■ **Goal of the exercise**
Output the data below word for word, from its first line down to and including the line that contains "scientific name: Pyrausta despicata", and nothing else.
>> BEGIN Record list
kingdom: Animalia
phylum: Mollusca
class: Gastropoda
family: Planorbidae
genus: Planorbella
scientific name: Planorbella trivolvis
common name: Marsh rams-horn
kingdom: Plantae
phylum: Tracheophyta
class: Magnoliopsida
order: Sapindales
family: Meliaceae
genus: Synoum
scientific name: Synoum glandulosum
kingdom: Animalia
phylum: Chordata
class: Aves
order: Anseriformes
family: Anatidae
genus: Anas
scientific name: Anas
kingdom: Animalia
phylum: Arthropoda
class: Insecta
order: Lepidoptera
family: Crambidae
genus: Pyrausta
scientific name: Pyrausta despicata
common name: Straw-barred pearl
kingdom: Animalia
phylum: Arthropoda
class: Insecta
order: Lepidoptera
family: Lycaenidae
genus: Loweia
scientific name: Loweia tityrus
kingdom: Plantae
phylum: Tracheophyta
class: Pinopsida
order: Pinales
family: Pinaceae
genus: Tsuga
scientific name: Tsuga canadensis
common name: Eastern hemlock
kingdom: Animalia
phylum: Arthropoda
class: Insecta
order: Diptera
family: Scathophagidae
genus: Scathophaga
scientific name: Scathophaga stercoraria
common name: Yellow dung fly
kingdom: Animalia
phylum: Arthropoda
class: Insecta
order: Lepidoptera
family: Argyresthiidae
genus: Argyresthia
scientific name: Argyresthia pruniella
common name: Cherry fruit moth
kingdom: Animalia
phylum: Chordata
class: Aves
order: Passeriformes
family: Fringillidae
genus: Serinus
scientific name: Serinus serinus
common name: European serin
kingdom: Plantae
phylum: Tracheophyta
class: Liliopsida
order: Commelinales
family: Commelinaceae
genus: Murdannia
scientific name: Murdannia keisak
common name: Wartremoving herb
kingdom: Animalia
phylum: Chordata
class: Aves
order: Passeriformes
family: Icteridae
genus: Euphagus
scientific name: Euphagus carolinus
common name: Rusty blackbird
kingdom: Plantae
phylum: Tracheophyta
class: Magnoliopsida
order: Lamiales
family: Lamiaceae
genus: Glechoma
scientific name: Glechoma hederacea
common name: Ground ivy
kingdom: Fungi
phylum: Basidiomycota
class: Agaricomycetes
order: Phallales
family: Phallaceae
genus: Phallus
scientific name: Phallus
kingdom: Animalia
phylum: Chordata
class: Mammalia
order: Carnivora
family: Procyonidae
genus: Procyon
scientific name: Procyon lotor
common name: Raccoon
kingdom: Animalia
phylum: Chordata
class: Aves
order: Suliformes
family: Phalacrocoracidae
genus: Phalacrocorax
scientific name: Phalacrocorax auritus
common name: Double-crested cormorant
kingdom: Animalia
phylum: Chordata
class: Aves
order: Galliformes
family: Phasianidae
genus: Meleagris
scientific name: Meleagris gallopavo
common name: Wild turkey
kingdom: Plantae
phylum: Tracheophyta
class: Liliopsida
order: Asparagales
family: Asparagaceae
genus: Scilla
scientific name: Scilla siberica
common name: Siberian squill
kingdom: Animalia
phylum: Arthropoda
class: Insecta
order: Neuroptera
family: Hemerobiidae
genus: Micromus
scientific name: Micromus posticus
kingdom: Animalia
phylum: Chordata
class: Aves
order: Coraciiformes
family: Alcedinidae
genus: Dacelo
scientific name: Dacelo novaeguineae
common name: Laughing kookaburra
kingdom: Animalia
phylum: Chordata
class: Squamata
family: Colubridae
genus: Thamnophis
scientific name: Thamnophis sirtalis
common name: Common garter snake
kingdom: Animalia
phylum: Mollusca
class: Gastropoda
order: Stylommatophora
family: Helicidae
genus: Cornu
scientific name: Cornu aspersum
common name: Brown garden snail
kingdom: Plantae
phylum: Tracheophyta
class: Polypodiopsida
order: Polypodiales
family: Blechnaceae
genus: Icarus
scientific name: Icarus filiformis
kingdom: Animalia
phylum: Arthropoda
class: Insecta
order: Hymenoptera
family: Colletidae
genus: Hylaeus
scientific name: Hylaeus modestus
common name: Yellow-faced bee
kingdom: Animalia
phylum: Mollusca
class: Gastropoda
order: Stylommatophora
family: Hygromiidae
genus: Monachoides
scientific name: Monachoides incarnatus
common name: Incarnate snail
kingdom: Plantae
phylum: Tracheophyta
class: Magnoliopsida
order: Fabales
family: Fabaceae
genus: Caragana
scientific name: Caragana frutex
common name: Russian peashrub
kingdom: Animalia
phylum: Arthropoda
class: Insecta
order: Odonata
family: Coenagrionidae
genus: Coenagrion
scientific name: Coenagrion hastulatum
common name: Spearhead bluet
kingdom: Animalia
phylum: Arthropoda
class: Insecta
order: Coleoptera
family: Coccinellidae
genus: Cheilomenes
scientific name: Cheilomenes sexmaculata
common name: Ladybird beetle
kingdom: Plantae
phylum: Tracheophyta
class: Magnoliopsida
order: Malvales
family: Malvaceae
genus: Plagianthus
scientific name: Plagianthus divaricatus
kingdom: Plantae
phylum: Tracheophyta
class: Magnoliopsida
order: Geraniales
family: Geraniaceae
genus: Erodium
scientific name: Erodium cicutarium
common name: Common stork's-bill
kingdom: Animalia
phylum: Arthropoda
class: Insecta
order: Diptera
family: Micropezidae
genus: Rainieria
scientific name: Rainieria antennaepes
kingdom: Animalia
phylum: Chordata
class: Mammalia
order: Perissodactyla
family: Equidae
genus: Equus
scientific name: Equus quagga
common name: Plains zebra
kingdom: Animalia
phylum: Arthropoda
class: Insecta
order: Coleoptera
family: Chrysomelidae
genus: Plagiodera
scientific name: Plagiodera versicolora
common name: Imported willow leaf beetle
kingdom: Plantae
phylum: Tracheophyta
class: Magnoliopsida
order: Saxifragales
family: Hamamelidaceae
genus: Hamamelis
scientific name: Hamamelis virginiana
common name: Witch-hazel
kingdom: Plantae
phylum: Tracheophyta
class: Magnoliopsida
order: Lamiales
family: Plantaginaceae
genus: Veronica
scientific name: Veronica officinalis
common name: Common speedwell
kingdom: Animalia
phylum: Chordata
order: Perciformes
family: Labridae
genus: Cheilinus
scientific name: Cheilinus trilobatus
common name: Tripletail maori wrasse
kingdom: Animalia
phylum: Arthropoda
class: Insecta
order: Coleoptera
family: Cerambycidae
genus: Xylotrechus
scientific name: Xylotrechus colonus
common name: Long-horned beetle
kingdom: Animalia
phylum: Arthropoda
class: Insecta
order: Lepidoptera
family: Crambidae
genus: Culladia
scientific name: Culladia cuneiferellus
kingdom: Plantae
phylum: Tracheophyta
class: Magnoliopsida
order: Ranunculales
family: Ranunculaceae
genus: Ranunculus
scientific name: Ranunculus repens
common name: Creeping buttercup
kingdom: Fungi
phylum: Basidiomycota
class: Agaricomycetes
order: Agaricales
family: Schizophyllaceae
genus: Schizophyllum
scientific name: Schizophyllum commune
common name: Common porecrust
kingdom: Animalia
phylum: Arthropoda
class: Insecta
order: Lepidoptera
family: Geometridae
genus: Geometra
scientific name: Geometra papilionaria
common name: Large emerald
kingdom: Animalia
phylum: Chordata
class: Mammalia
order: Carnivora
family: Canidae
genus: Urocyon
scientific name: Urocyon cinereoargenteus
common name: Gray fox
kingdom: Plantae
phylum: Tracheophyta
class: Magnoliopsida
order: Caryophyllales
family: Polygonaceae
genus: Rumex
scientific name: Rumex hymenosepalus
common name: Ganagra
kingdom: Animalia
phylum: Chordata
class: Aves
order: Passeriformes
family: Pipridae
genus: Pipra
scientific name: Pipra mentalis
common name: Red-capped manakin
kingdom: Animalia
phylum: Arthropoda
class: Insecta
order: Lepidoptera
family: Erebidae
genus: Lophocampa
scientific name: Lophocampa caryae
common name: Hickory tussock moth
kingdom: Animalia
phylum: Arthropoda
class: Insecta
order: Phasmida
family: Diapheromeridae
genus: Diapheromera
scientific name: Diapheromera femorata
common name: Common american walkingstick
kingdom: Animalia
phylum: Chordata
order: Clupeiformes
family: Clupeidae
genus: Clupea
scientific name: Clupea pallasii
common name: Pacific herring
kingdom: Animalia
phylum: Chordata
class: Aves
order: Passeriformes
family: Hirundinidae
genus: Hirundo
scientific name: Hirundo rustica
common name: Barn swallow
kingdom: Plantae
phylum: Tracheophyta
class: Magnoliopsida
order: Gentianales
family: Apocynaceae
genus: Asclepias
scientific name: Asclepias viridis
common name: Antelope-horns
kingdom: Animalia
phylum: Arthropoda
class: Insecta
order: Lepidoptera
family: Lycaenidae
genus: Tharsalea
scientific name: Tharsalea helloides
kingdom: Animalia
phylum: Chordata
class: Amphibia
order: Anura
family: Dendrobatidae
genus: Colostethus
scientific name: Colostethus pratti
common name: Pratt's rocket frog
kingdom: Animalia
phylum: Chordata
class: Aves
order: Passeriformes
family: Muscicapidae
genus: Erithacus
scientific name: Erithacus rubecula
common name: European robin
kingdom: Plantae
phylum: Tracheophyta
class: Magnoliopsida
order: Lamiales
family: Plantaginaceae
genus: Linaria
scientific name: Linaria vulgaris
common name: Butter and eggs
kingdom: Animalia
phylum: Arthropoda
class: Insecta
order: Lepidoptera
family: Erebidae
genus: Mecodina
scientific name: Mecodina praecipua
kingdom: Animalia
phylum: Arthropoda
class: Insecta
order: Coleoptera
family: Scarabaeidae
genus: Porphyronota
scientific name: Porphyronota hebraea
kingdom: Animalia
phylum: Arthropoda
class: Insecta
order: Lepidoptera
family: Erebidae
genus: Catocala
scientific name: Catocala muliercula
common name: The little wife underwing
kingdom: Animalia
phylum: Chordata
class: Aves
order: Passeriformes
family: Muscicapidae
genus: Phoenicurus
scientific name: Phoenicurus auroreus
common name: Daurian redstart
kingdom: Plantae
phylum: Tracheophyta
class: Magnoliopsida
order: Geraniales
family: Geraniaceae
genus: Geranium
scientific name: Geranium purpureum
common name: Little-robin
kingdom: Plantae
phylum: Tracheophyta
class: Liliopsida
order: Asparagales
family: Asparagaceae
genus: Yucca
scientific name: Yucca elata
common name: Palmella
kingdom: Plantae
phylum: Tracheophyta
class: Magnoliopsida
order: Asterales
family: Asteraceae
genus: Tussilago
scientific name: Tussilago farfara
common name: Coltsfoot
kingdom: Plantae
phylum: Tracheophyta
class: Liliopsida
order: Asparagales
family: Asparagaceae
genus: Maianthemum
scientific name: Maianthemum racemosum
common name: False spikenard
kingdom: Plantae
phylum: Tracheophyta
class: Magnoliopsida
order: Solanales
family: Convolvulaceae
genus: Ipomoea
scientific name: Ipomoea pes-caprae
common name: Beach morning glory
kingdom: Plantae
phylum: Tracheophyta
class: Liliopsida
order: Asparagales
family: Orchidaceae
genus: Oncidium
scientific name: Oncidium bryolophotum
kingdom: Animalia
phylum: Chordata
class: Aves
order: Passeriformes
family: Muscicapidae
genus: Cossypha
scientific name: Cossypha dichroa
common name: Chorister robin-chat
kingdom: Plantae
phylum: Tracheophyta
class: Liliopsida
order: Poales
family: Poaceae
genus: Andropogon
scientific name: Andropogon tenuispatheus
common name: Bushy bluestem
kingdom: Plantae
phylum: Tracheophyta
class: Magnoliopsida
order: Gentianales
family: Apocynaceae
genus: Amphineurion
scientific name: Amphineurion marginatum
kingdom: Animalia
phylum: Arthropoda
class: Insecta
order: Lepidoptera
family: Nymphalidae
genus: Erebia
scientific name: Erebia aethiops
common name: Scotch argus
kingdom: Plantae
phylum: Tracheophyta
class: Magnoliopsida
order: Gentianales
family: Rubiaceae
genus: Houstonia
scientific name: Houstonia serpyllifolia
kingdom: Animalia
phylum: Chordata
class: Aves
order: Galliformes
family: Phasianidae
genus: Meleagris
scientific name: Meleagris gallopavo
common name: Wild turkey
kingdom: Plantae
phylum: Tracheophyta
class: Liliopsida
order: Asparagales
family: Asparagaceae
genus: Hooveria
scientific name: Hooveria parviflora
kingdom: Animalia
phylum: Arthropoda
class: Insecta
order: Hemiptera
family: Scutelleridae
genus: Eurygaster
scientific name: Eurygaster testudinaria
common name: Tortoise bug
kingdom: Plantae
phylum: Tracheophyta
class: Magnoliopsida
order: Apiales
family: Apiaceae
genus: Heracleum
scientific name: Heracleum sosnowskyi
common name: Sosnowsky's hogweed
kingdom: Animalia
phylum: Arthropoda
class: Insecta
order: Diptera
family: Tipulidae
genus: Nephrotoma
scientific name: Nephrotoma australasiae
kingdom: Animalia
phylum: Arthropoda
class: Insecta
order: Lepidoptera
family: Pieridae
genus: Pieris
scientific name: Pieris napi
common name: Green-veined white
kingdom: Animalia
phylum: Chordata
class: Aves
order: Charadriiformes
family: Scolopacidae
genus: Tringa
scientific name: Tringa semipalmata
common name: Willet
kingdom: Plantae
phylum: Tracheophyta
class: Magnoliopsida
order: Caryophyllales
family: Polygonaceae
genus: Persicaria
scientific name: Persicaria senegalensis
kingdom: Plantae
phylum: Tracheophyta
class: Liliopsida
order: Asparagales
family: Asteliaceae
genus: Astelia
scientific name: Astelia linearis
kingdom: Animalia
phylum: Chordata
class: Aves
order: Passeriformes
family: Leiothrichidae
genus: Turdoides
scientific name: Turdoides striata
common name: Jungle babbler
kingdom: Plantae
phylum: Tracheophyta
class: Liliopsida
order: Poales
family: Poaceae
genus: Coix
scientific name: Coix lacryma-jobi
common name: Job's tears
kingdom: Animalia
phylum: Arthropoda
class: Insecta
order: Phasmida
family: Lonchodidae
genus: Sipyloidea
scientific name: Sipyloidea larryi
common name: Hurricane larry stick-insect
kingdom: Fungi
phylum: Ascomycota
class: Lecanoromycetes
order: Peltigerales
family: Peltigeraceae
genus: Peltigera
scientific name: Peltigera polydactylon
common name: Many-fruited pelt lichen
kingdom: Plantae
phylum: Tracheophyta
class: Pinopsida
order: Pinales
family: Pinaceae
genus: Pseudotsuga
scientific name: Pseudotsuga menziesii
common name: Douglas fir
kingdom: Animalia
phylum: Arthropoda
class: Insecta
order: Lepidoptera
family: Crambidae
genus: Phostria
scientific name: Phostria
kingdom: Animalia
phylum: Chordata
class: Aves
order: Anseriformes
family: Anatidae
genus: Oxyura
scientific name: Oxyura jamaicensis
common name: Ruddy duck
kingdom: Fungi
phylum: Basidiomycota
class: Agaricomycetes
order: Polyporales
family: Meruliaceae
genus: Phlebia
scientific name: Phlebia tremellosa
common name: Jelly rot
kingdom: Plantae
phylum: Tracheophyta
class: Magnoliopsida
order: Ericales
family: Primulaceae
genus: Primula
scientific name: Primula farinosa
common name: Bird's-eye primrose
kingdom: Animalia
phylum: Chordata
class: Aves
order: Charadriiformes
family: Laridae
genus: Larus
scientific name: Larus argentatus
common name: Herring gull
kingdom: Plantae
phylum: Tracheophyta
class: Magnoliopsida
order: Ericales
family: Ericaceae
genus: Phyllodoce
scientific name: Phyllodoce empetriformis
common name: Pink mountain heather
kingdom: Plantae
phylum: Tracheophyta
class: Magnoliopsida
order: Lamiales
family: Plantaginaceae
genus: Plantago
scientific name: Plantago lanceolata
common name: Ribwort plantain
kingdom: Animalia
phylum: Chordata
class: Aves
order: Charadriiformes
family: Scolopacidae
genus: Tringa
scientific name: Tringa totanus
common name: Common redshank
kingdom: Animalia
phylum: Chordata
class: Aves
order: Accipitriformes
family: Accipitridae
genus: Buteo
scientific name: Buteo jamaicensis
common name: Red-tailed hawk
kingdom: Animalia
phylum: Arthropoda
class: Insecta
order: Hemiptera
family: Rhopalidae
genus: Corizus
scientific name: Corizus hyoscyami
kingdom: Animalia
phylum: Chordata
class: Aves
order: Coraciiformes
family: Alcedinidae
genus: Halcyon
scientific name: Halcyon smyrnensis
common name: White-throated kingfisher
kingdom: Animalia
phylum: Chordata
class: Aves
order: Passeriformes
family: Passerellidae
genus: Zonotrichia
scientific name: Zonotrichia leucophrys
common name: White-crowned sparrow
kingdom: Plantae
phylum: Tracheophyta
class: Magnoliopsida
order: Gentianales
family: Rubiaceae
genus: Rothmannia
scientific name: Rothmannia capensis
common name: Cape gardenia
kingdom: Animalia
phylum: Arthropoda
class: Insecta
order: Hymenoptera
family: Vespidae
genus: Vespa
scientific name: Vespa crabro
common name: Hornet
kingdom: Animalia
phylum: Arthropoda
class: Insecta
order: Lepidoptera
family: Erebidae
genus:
>> END Record list
■ **Solution for this exercise**
kingdom: Animalia
phylum: Mollusca
class: Gastropoda
family: Planorbidae
genus: Planorbella
scientific name: Planorbella trivolvis
common name: Marsh rams-horn
kingdom: Plantae
phylum: Tracheophyta
class: Magnoliopsida
order: Sapindales
family: Meliaceae
genus: Synoum
scientific name: Synoum glandulosum
kingdom: Animalia
phylum: Chordata
class: Aves
order: Anseriformes
family: Anatidae
genus: Anas
scientific name: Anas
kingdom: Animalia
phylum: Arthropoda
class: Insecta
order: Lepidoptera
family: Crambidae
genus: Pyrausta
scientific name: Pyrausta despicata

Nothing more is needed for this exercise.